Ha dejado atrás un pasado cruento repleto de crímenes de guerra. Ahora Ruanda se abre al turismo foráneo para mostrar las maravillas naturales que alberga en su entorno: miles de colinas, bosques tropicales, bellos lagos, volcanes, cientos de especies de plantas y sus vecinos más ilustres, los gorilas

Ruanda
Foto cortesía de dmitri_66 - Flickr.com

Conocido de cara al exterior como el país de las mil colinas, esta pequeña república africana soporta la mayor densidad de población del continente negro. Ruanda cuenta con miles de pequeñas elevaciones, un campo muy verde, numerosos lagos, bosques tropicales y volcanes que asustan. Recibe al viajero al oeste del lago Victoria, al este del Congo y del lago Kivu. Su capital, Kigali, cuenta con calles asfaltadas y aceras, calmado tráfico y falta de vendedores ambulantes, por delante de la mayoría de países del África.

En esta ciudad el turista podrá encontrar hoteles y restaurantes de calidad, así como el Museo de la Memoria, que rinde historia al genocidio y la matanza de dos etnias, Hutu y Tutsi, en una cruenta guerra civil que asoló el país durante el pasado siglo. También merece la pena realizar una visita al Mercado de Artesanos, el Centro Cultural Francés, la Iglesia Episcopal, el barrio musulmán o el monumento Kigali Memorial Centre. Aparte de Kigali, el visitante se puede desplazar a otras ciudades del país de interés como Gisenyi, Butare o Ruhengeri.

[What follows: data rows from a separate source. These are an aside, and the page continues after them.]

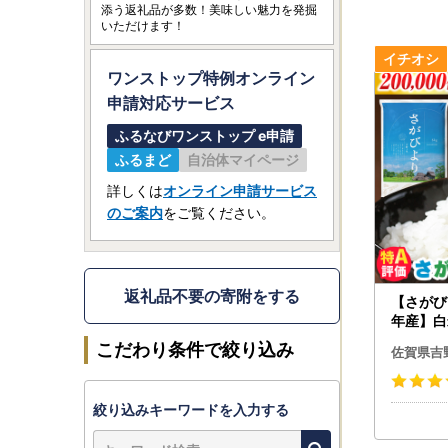
添う返礼品が多数！美味しい魅力を発掘
いただけます！
ワンストップ特例オンライン
申請
対応サービス
ふるなびワンストップ e申請
ふるまど
自治体マイページ
詳しくは
オンライン申請サービス
のご案内
をご覧ください。
返礼品不要の寄附をする
【さがび
年産】白
賀県産米 
こだわり条件で絞り込み
佐賀県吉
]
絞り込みキーワードを入力する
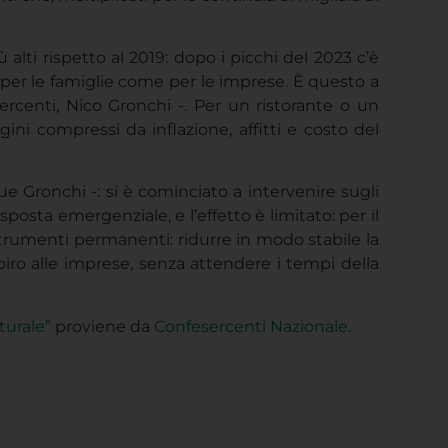
 alti rispetto al 2019: dopo i picchi del 2023 c’è
d, per le famiglie come per le imprese. È questo a
ercenti, Nico Gronchi -. Per un ristorante o un
gini compressi da inflazione, affitti e costo del
e Gronchi -: si è cominciato a intervenire sugli
sposta emergenziale, e l’effetto è limitato: per il
 strumenti permanenti: ridurre in modo stabile la
iro alle imprese, senza attendere i tempi della
turale”
proviene da
Confesercenti Nazionale
.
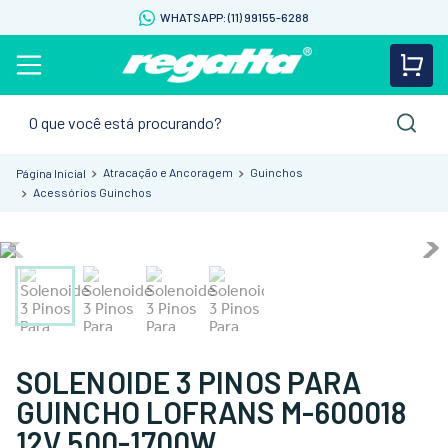
WHATSAPP: (11) 99155-6288
O que você está procurando?
Atracação e Ancoragem
Guinchos
Acessórios Guinchos
SOLENOIDE 3 PINOS PARA
GUINCHO LOFRANS M-600018
12V 500-1700W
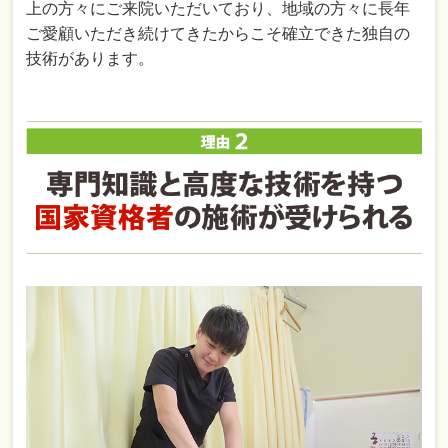
上の方々にご来院いただいており、地域の方々に長年
ご愛顧いただき続けてきたからこそ確立できた独自の
技術があります。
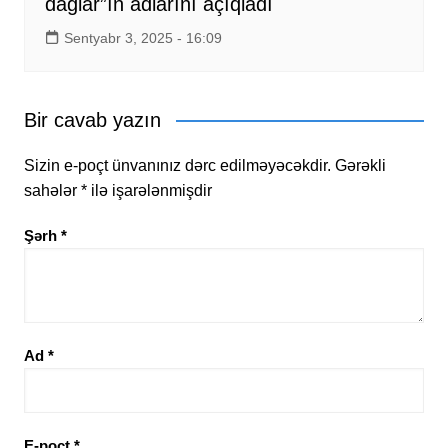
dağlar”ın adlarını açıqladı
Sentyabr 3, 2025 - 16:09
Bir cavab yazın
Sizin e-poçt ünvanınız dərc edilməyəcəkdir.
Gərəkli
sahələr
*
ilə işarələnmişdir
Şərh
*
Ad
*
E-poçt
*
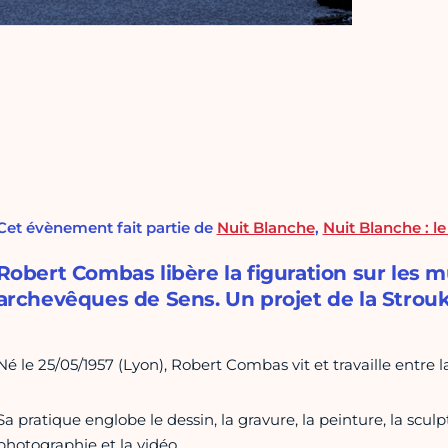
Cet évènement fait partie de
Nuit Blanche
,
Nuit Blanche : l
Robert Combas libère la figuration sur les m
archevêques de Sens. Un projet de la Strouk 
Né le 25/05/1957 (Lyon), Robert Combas vit et travaille entre l
Sa pratique englobe le dessin, la gravure, la peinture, la sculp
photographie et la vidéo.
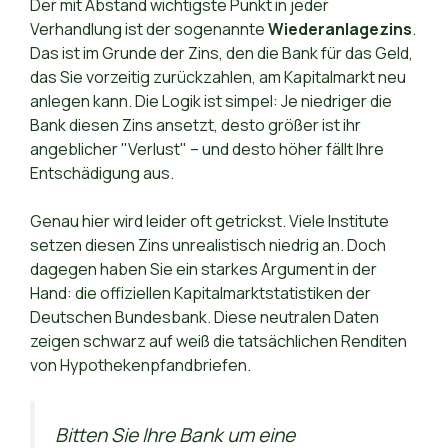
Der mit Abstand wichtigste Punkt in jeder
Verhandlung ist der sogenannte
Wiederanlagezins
.
Das ist im Grunde der Zins, den die Bank für das Geld,
das Sie vorzeitig zurückzahlen, am Kapitalmarkt neu
anlegen kann. Die Logik ist simpel: Je niedriger die
Bank diesen Zins ansetzt, desto größer ist ihr
angeblicher "Verlust" – und desto höher fällt Ihre
Entschädigung aus.
Genau hier wird leider oft getrickst. Viele Institute
setzen diesen Zins unrealistisch niedrig an. Doch
dagegen haben Sie ein starkes Argument in der
Hand: die offiziellen Kapitalmarktstatistiken der
Deutschen Bundesbank. Diese neutralen Daten
zeigen schwarz auf weiß die tatsächlichen Renditen
von Hypothekenpfandbriefen.
Bitten Sie Ihre Bank um eine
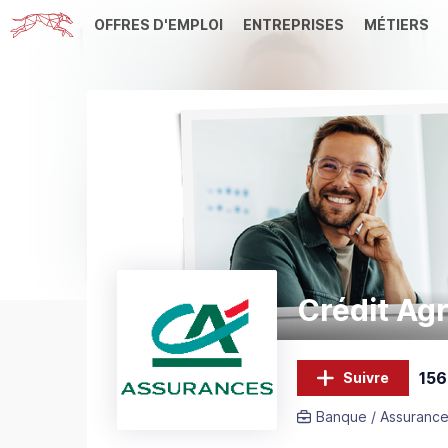
OFFRES D'EMPLOI
ENTREPRISES
MÉTIERS
Crédit Ag
156
Suivre
Banque / Assurance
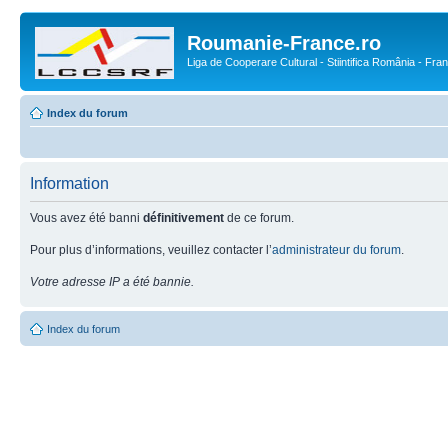
Roumanie-France.ro
Liga de Cooperare Cultural - Stiintifica România - Fra
Index du forum
Information
Vous avez été banni
définitivement
de ce forum.
Pour plus d’informations, veuillez contacter l’
administrateur du forum
.
Votre adresse IP a été bannie.
Index du forum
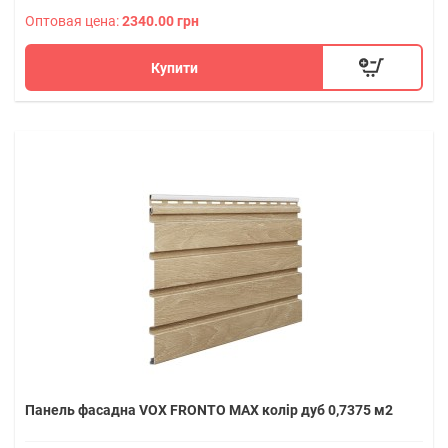
Оптовая цена:
2340.00 грн
Купити
Панель фасадна VOX FRONTO MAX колір дуб 0,7375 м2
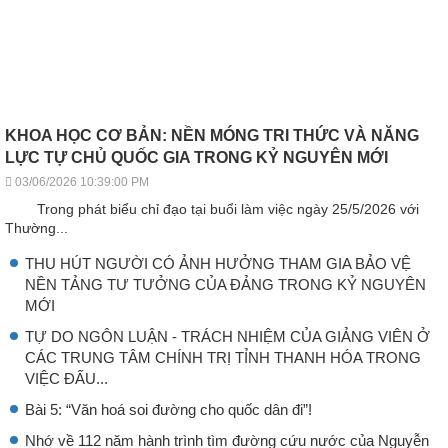
KHOA HỌC CƠ BẢN: NỀN MÓNG TRI THỨC VÀ NĂNG
LỰC TỰ CHỦ QUỐC GIA TRONG KỶ NGUYÊN MỚI
03/06/2026 10:39:00 PM
Trong phát biểu chỉ đạo tại buổi làm việc ngày 25/5/2026 với
Thường...
THU HÚT NGƯỜI CÓ ẢNH HƯỞNG THAM GIA BẢO VỆ
NỀN TẢNG TƯ TƯỞNG CỦA ĐẢNG TRONG KỶ NGUYÊN
MỚI
TỰ DO NGÔN LUẬN - TRÁCH NHIỆM CỦA GIẢNG VIÊN Ở
CÁC TRUNG TÂM CHÍNH TRỊ TỈNH THANH HÓA TRONG
VIỆC ĐẤU...
Bài 5: “Văn hoá soi đường cho quốc dân đi”!
Nhớ về 112 năm hành trình tìm đường cứu nước của Nguyễn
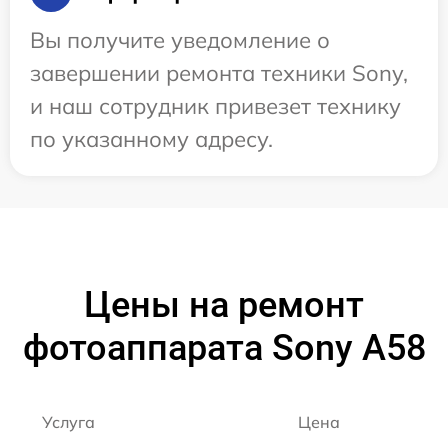
Вы получите уведомление о
завершении ремонта техники Sony,
и наш сотрудник привезет технику
по указанному адресу.
Цены на ремонт
фотоаппарата Sony A58
Услуга
Цена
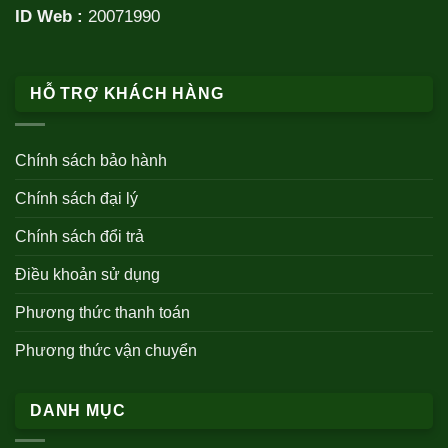
ID Web :
20071990
HỖ TRỢ KHÁCH HÀNG
Chính sách bảo hành
Chính sách đại lý
Chính sách đổi trả
Điều khoản sử dụng
Phương thức thanh toán
Phương thức vận chuyển
DANH MỤC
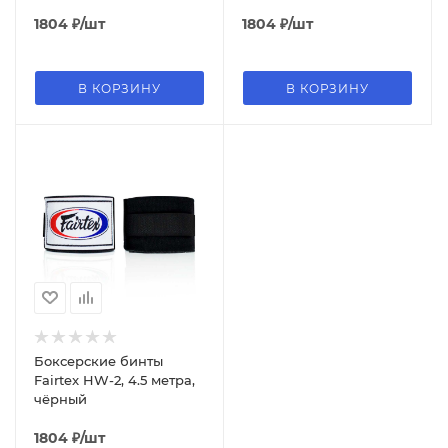
1804
₽
/шт
1804
₽
/шт
В КОРЗИНУ
В КОРЗИНУ
Боксерские бинты
Fairtex HW-2, 4.5 метра,
чёрный
1804
₽
/шт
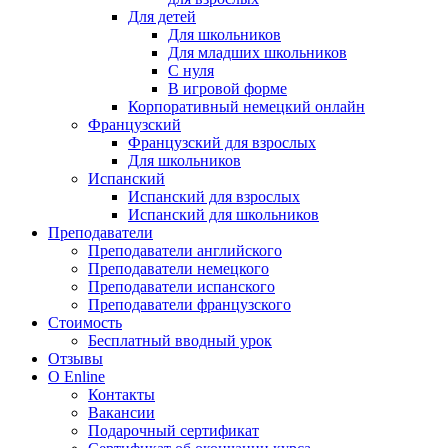
Для детей
Для школьников
Для младших школьников
С нуля
В игровой форме
Корпоративный немецкий онлайн
Французский
Французский для взрослых
Для школьников
Испанский
Испанский для взрослых
Испанский для школьников
Преподаватели
Преподаватели английского
Преподаватели немецкого
Преподаватели испанского
Преподаватели французского
Стоимость
Бесплатный вводный урок
Отзывы
О Enline
Контакты
Вакансии
Подарочный сертификат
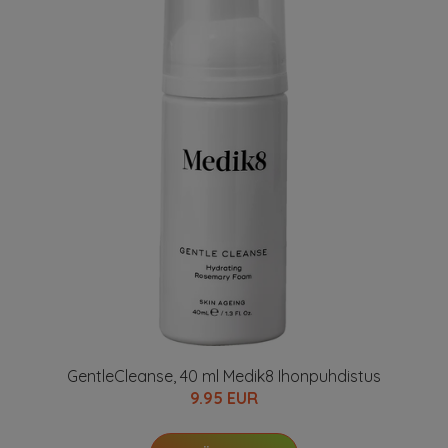
GentleCleanse, 40 ml Medik8 Ihonpuhdistus
9.95 EUR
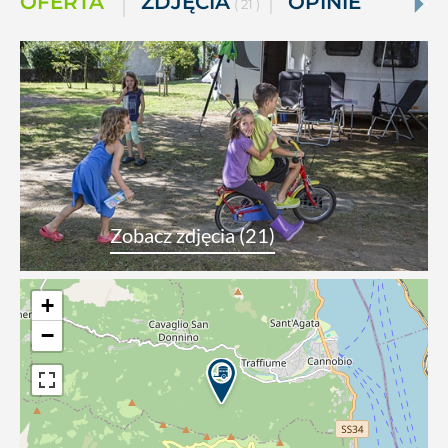
OFERTA
ZDJĘCIA
OPINIE
( 21 )
Zobacz zdjęcia (21)
+
−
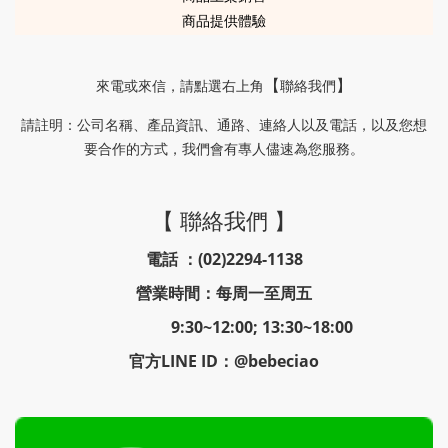
商品提供體驗
來電或來信
，請
點選右上角
聯絡我們
【
】
請註明
公司名稱、產品資訊、通路、連絡人以及電話，以及您想
：
要合作的方式，我們會有專人儘速為您服務。
【 聯絡我們 】
電話 ：(02)2294-1138
營業時間：每周一至周五
9:30~12:00; 13:30~18:00
官方LINE ID：@bebeciao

Dejando de lado el apartado trágico, Ruanda cuenta con una fauna salvaje dominada por sus gorilas de montañas, los parques nacionales y los parajes naturales de su agreste paisaje montañoso. La mayoría de las excursiones pueden hacerse con la capital Kigali como centro de operaciones. A destacar sus tres reservas naturales. La de Akagera, al este, al lado de Tanzania, cambia su verde profundidad por el dorado color de la sabana. El río del mismo nombre, los lagos, y la búsqueda de búfalos, cebras, antílopes, elefantes, jirafas o hasta incluso leones se convierte en la principal atracción y aventura para el turista.

El parque de Nyungwe se transforma en un inmenso bosque tropical en dirección suroeste, junto a Burundi, al sur. Es todo un paraíso natural: cuenta con 250 especies de árboles y arbustos, un centenar de especies de orquídeas y 13 de primates y chimpancés. Por último, el de los Volcanes, al noroeste, es el más espectacular: bosques de bambú, vegetación frondosa tropical, volcanes que alcanan más de 4.000 metros de altura y los gorilas. La mitad de su población mundial, que no llega al millar de ejemplares, vive aquí. El visitante puede acercarse y verlos de cerca, pero nunca a los ojos, por si acaso.

Viajar hasta el lago Kivu permite la acampada y darse un chapuzón. Se parte de Kigali hasta Kibuye y allí se coge una barca hasta llegar a un islote. La ebullición de la naturaleza permite al viajero seguir disfrutando de los parajes de Ruanda como la reserva natural del lago Rwihinda, todo un edén de aves migratorias acuáticas. El pujante turismo recibido por Ruanda es creciente cada año: en 2009 visitaron el país casi un millón de personas.